Freedom, opportunity, education
While family members and friends of the new citizens filled half the courthouse seats during Friday’s ceremony, Nina Thanh Truong came by herself to take the oath.
“I’m very excited,” Truong said.
“My grandparents brought my ... whole family here in 2006” from Vietnam, Truong said.
She said she has learned English from her customers at Creative Nail Studio in Manheim, where she works.
Dar Ni Aye La, originally from Myanmar (formerly Burma), came to the United States seven years ago from Thailand.
“We lived in a refugee camp for 20 years” in Thailand, La said, because of political unrest in his native country.
His wife, Eh Ku Thaw, also became a citizen Friday.
Rachel Bofuasini Bunkete came to Lancaster as a refugee from the Democratic Republic of Congo five years ago, with the help of Church World Service.
“I wanted to be here,” Bunkete said. “There’s freedom, it’s safe, there’s opportunity. My kids could get a good education.”
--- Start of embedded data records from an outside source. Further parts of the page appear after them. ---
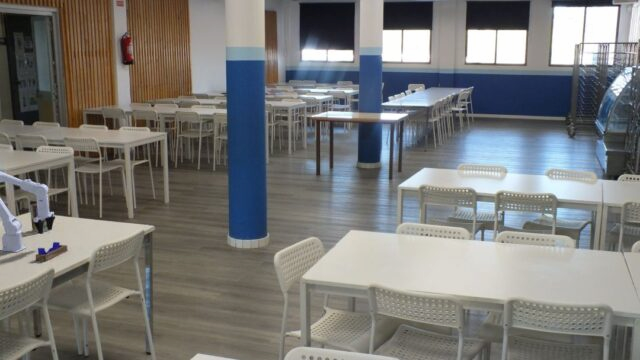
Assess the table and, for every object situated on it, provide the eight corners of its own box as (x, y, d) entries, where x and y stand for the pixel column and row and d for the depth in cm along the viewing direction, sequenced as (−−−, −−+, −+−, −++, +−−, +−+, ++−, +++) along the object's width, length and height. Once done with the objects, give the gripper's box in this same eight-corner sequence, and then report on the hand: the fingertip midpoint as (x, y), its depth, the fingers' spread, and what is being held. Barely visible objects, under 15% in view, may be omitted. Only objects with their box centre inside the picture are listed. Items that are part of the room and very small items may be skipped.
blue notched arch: (53, 252, 349) (52, 241, 348) (60, 253, 348) (59, 242, 346) (36, 259, 338) (35, 248, 337) (43, 260, 337) (42, 249, 335)
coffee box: (51, 230, 389) (48, 204, 386) (41, 233, 384) (38, 206, 380) (41, 228, 394) (39, 202, 390) (31, 230, 388) (29, 204, 385)
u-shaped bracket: (35, 260, 335) (35, 255, 335) (57, 249, 353) (57, 244, 352) (46, 261, 334) (45, 255, 333) (67, 250, 351) (67, 245, 350)
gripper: (40, 210, 343) (43, 235, 345) (58, 204, 356) (60, 228, 359) (29, 210, 344) (31, 235, 347) (46, 203, 358) (48, 227, 361)
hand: (45, 231), depth 353 cm, fingers open, 7 cm apart
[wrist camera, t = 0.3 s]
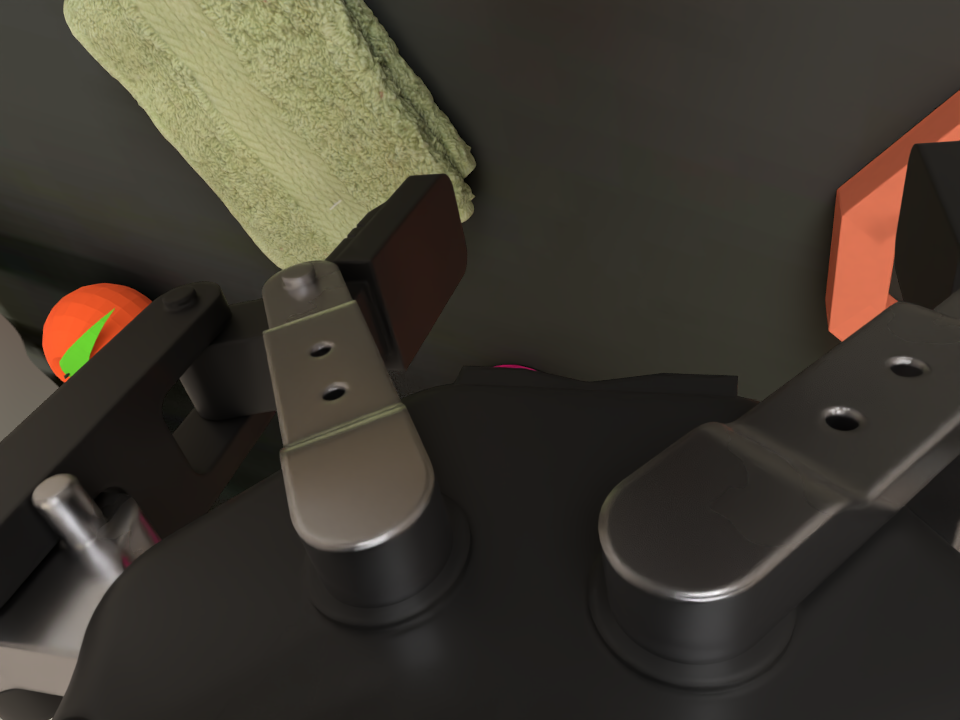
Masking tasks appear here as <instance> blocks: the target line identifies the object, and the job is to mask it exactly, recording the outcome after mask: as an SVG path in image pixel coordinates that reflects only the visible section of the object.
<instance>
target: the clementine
mask: <svg viewBox="0 0 960 720" xmlns="http://www.w3.org/2000/svg"><path fill="white" fill-rule="evenodd" d="M151 302H152V301H151V300H150V299H149V298H148V297H146V296H145V295H143V294H141V293H140V292H138V291H136V290H135V289H132V288H130V287H127V286H123V285H117V284H109V283H100V284H94V285H88V286H83V287H81V288H79V289H77V290H75V291H73V292H72V293H70V294H68V295H66V296H65V297H63V298H62V299H61V300H60V301H59V302H58V303H57V304H56V305H55V306H54V307H53V309H52V310H51V312H50V314H49V315H48V318H47V320H46V322H45V324H44V328H43V345H42V346H43V350H44V353H45V356H46V358H47V361H48V363H49V365H50V367H51V369H52V370H53V372H54V373H55V374H56V375H57V376H58V377H59V378H60V379H61V380H62V381H63V382H64V383H65V382H66V381H67V380H68V379H69V378H70V377H71V376H72V375H73V374H75V373H76V372H77V371H78V370H79V369H80V368H81V367H82V366H83V365H84V364H85V363H86V362H88V361H89V360H90V359H91V358H92V357H93V356H94V355H95V354H96V353H97V352H98V351H99V350H100V349H102V348H103V347H104V346H105V345H106V344H107V343H108V342H109V341H110V340H111V339H112V338H113V337H114V336H116V335H117V334H118V333H119V332H120V331H121V330H122V329H123V328H124V327H125V326H126V325H127V324H129V323H130V322H131V321H132V320H133V319H134V318H135V317H136V316H137V315H138V314H139V313H140V312H141V311H143V310H144V309H145V308H146V307H147V306H148V305H149V304H150V303H151Z"/></svg>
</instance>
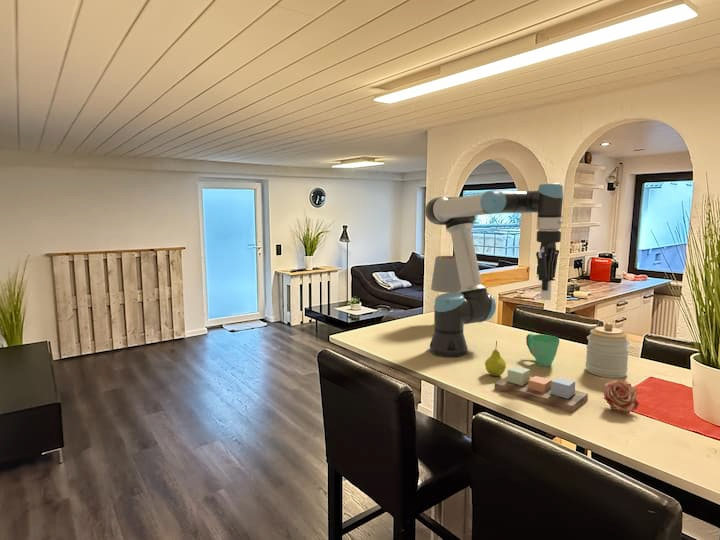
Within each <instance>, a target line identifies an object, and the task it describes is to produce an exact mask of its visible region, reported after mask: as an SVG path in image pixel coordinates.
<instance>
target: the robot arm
mask: <svg viewBox="0 0 720 540" xmlns="http://www.w3.org/2000/svg"><path fill="white" fill-rule="evenodd" d="M563 201H564V186H563V185H562V184H561V183H552V182H551V183H540V184H539V185H538V189H537V190H497V189H495V190H488V191H485V192H483V193H477V194H472V195H471V194H470V195H465V196H457V197H455V196H453V197H452V196H448V197H446V196H443V197H442V196H441V197H440V196H439V197H434V198H432V199H430V200H429V201H428V202H427V204H426V206H425V209H424V214H425V217H426V219H427V220H428V221H429V222H430V223H432V224H434V225H437V226H438V225H440V226H445V229H446V232H447V233H448V234H450V235H451V241H452V247H453V251H454V256H455V258H456V263H457V269H458V274H459V279H460V284H461V289H460V291H459V292H458V293H446V292H444V293H440V294H439V295H437V296H436V297H435V299H434V306H433V310H434V314H433V315H434V316H433V317H434V319H433V320H434V321H433V324H434V325H433V327H434V328H433V331H434V332H433V335H432V337H431V341H430V343H429V352H430V353H431V354H433V355H436V356H440V357H449V358H455V357H457V358H458V357H461V356H462V357H463V356H465V355H467V354H468V348H469V347H468V344H467V341H466V337H465V335H464V328H465V327H464V325H469V324H470V325H471V324H475V323H476V324H477V323H483V322H487V321H489V320H490V319H492V318H493V316H494V315H495V313H496V309H497V303H496V299H495V297H494V296H493V295H492V294H491V293H489V292H488V290H487V287H486V286H485V285H483V284H482V279H481V274H480V268H479V263H478V259H477V253H476V248H475V243H474V239H473V234H472V229H473V227H474V226H475V225H474V222H475V221H476V220H477V216H483V215H493V214H507V213H508V214H513V213H514V214H524V213H525V214H526V213H527V214H528V213H529V214H530V213H537V219H536V220H537V221H536V229H537V231H536V242H537V243H540V247H539V251H536V253H535V255H536V259H537V273H538V275H537V277H538V281H541V288H540V289H541V292H540V294H541V295H540V299H541V300H542V301H543V300H544V301H551V298H552V283H553V282H552V281H555V280H556V279H555V278H556V271H557V264H558V258H559V255H560V254H559V253H560V250H559V249H557V245H556V243H560V242H561V240H562V239H561V238H562V232H561V229H562V224H563V223H564V221H563V220H562V219H563V217H562V216H563V215H562V213H563V212H562V211H563V203H564V202H563Z"/></svg>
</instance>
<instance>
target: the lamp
mask: <svg viewBox="0 0 720 540" xmlns="http://www.w3.org/2000/svg"><path fill="white" fill-rule="evenodd" d="M430 289H431V291H434V292H437V293H458V292H459V291H460V289H461V284H460V279H459V274H458V269H457V263H456V258H455V255H439V256H438V255H437V256H435V260H434V266H433V273H432V279H431V287H430Z"/></svg>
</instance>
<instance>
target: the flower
mask: <svg viewBox="0 0 720 540" xmlns="http://www.w3.org/2000/svg"><path fill="white" fill-rule="evenodd" d="M602 390H603V399H604V400H605V401H606V403H607V404H608V405H609V406H610V411H609V412H611V411H613V410H616V411H618V410H619V411H624V412H625V413H627V415H628V414H630V412H632V411H636V410H638V408H639V405H640V403H639V402H640V401H639V398H637V396H638V389H637V388H636V387H632V384H631V383H629V382H628V381H624V380H621V379H619V378H616V379H615V380H613V381H611V382H606V383H603V389H602Z"/></svg>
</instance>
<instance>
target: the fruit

“There was war (in Congo),” Bunkete, who is a machine operator for Anvil International in Columbia, said. “They were killing, raping the women, right up to now.”
She has two children here; an adult son is still in Africa, but she hopes he will be able to join her eventually.
“It’s wonderful,” Juan De Jesus Moronta Rosado said after taking the oath.
He came from the Dominican Republic 20 years ago, having studied English in his native country, to join his mother in New York. He’s been in Lancaster for five years.
“Everything has been great for me here,” he said.